*EXTRAIT*.
┌────────
Les résultats des élections législatives du 31 juillet montrent une forte percée de l’opposition sénégalaise à l’Assemblée Nationale même si chaque camp réclame la majorité. En attendant la proclamation des résultats officiels, ce dossier met le focus sur certains députés qui composent la nouvelle opposition parlementaire.
Un des profils qui attire plus l’attention est l’ex-journaliste et consultant en communication, Pape Djibril Fall. Parti aux élections locales du dimanche 31 juillet, sous la bannière de sa propre liste le spécialiste dans l’analyse de la vie politique et sociale, était déjà connu pour sa passion « sans limite » pour le développement du Sénégal et de l’Afrique. Ce qui faisait déjà de lui, « le chroniqueur préféré des Sénégalais »
Si certains sont fascinés par l’intelligence ou le charisme de l’ex « jeune journaliste de TFM », d’autres sont séduits par sa façon de communiquer. Au petit écran, Pape Djibril Fall avait la capacité de toucher en plein cœur les téléspectateurs par la pertinence de ses analyses sur des sujets chauds de l’actualité. Sa discipline et sa sérénité lui ont permis d’atteindre le sommet dans toutes les classes d’âges de téléspectateurs sondées.
└────────
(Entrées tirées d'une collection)
┌────────
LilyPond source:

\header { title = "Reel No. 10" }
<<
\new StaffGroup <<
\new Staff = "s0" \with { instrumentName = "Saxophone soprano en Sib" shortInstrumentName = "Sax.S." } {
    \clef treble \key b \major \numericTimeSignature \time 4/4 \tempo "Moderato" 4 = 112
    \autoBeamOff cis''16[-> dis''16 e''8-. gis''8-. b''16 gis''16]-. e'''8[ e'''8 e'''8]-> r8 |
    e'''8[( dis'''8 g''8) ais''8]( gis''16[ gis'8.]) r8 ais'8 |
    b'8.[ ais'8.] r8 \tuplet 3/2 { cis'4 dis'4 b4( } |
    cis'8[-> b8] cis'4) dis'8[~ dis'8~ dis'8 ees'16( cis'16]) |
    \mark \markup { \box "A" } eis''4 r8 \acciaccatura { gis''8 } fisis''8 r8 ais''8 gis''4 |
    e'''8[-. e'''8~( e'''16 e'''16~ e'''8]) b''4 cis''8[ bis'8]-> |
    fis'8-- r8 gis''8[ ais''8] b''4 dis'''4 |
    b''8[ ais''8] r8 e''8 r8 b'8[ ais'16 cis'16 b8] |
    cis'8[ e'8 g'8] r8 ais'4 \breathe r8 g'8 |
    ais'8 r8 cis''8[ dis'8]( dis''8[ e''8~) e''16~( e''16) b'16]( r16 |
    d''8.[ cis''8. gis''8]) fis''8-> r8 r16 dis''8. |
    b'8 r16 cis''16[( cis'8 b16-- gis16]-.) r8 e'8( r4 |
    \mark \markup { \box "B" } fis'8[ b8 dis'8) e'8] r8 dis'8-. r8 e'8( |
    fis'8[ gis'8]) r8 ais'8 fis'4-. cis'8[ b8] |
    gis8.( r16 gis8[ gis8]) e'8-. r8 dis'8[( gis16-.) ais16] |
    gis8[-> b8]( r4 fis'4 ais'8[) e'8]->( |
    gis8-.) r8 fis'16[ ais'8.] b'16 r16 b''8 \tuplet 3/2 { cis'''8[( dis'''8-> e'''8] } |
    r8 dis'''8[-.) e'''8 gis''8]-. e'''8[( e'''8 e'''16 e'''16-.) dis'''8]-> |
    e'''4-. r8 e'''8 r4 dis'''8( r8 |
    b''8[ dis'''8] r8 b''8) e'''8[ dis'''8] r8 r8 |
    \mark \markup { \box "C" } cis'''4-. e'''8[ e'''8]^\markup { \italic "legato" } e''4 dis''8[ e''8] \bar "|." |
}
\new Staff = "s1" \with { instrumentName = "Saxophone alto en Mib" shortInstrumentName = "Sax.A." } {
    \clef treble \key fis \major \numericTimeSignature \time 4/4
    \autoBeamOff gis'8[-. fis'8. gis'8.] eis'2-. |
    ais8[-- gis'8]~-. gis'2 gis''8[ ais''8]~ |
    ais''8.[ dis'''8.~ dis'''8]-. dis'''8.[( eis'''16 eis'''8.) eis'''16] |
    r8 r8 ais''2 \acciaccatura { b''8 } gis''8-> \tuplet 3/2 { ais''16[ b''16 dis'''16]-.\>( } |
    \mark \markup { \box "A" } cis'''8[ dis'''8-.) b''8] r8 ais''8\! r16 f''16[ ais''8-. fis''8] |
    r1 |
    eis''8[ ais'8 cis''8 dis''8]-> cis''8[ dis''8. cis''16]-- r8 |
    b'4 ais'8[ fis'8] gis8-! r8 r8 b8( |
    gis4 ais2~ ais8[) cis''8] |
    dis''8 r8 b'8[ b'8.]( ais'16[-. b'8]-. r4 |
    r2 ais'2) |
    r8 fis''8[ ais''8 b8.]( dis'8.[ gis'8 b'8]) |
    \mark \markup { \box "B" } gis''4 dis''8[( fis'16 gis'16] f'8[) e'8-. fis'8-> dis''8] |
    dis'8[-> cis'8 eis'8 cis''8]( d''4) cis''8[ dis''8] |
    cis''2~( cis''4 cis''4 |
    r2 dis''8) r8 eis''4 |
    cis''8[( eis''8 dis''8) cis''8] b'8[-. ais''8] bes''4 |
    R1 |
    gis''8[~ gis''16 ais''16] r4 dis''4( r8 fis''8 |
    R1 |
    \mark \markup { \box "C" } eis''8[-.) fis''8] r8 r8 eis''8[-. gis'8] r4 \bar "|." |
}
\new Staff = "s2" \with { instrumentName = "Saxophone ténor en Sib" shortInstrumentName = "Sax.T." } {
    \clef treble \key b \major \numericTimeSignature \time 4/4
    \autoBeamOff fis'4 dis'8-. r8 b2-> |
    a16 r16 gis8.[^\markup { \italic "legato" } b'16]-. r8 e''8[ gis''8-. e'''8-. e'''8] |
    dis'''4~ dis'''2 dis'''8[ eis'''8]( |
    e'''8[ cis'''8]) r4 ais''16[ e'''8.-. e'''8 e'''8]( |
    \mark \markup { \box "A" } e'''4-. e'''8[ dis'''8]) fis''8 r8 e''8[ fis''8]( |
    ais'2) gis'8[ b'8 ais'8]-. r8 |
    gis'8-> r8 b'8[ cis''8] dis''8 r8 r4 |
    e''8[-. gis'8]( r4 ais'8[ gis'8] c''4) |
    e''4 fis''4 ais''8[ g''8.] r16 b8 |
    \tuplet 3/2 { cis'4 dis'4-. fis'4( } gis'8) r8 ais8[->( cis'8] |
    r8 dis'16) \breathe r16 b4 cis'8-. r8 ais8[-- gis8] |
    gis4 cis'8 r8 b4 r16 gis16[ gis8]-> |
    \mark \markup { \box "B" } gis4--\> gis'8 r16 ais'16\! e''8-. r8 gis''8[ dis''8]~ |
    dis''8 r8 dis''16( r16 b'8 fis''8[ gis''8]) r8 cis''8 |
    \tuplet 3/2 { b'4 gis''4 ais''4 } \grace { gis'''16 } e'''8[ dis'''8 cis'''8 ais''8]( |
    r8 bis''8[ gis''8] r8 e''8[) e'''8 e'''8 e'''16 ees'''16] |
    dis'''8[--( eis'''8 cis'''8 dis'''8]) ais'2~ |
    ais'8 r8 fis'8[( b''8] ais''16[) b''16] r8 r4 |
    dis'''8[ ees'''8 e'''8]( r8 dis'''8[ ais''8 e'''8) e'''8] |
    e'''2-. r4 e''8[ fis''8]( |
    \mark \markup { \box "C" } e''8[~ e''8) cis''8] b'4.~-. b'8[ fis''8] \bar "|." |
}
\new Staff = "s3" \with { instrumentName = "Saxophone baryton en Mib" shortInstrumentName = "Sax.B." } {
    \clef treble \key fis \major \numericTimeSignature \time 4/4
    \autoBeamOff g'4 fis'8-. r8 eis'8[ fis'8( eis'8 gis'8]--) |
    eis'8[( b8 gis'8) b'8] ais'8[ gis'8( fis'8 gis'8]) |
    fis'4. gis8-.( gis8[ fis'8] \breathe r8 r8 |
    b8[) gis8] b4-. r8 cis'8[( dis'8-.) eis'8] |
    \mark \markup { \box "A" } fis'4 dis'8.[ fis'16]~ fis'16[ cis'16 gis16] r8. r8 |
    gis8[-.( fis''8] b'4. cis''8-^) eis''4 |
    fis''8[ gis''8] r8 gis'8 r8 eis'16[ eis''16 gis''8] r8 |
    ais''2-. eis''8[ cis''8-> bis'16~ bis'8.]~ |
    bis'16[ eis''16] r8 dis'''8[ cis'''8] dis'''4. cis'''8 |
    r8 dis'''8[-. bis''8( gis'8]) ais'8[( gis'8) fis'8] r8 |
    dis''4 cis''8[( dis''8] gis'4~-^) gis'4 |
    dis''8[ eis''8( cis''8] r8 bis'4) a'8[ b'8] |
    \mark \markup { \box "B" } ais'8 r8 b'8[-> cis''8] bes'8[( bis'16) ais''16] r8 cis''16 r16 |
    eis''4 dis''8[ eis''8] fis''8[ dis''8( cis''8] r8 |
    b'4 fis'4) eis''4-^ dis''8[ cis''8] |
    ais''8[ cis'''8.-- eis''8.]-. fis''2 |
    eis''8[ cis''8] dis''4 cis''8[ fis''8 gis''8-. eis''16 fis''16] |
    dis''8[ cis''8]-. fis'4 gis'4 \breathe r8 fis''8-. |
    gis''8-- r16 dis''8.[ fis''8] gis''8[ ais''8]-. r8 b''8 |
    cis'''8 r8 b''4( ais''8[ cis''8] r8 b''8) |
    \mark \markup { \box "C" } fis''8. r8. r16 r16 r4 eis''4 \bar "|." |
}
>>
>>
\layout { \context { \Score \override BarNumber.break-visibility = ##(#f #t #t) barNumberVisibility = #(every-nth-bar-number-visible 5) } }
└────────
*LES CONSIGNES*.
1 > Comptez les lignes des données qui contiennent la chaîne « clef », en respectant la casse. Indiquez uniquement le nombre obtenu.
2 > Rédigez la suite de l'extrait sur les législatives au Sénégal, en reprenant après sa dernière phrase.

*RÉPONSES PAR CONSIGNE*.
1 > 4

2 >
Une cote qui certainement explique son entrée brillante dans l’arène politique Sénégalaise. Si les résultats provisoires se confirment, Pape Djibril Fall siègera à l’Assemblée Nationale, en tant député de cette 14ième législature.
Sa coalition « les serviteurs/Marche Pour le Renouveau (MPR) », à peine née, a passé le cap des parrainages après un temps d’existence très court au moment où des partis et coalitions chevronnés se retrouvent sur la touche. Le début d’exploits politiques qui ne s’arrêteront certainement pas là et qui sans doute, feront de lui, un des députés « chouchous » du peuple Sénégalais. Surtout pour ceux qui exhortent une Assemblée de rupture.
Tout a commencé pour Pape Djibril Fall, en fin avril 2022. « Le journaliste chroniqueur Pape Djibril Fall du Groupe Futurs Média (GMS) se lance dans la politique et ira à la quête du suffrage des Sénégalais, lors des élections législatives du 31 juillet 2022 » informe la presse, à deux semaines du dépôt des parrainages. Selon plusieurs analystes politiques, il lui serait impossible de réunir le nombre de parrains. Et pourtant l’homme va surprendre tout le monde.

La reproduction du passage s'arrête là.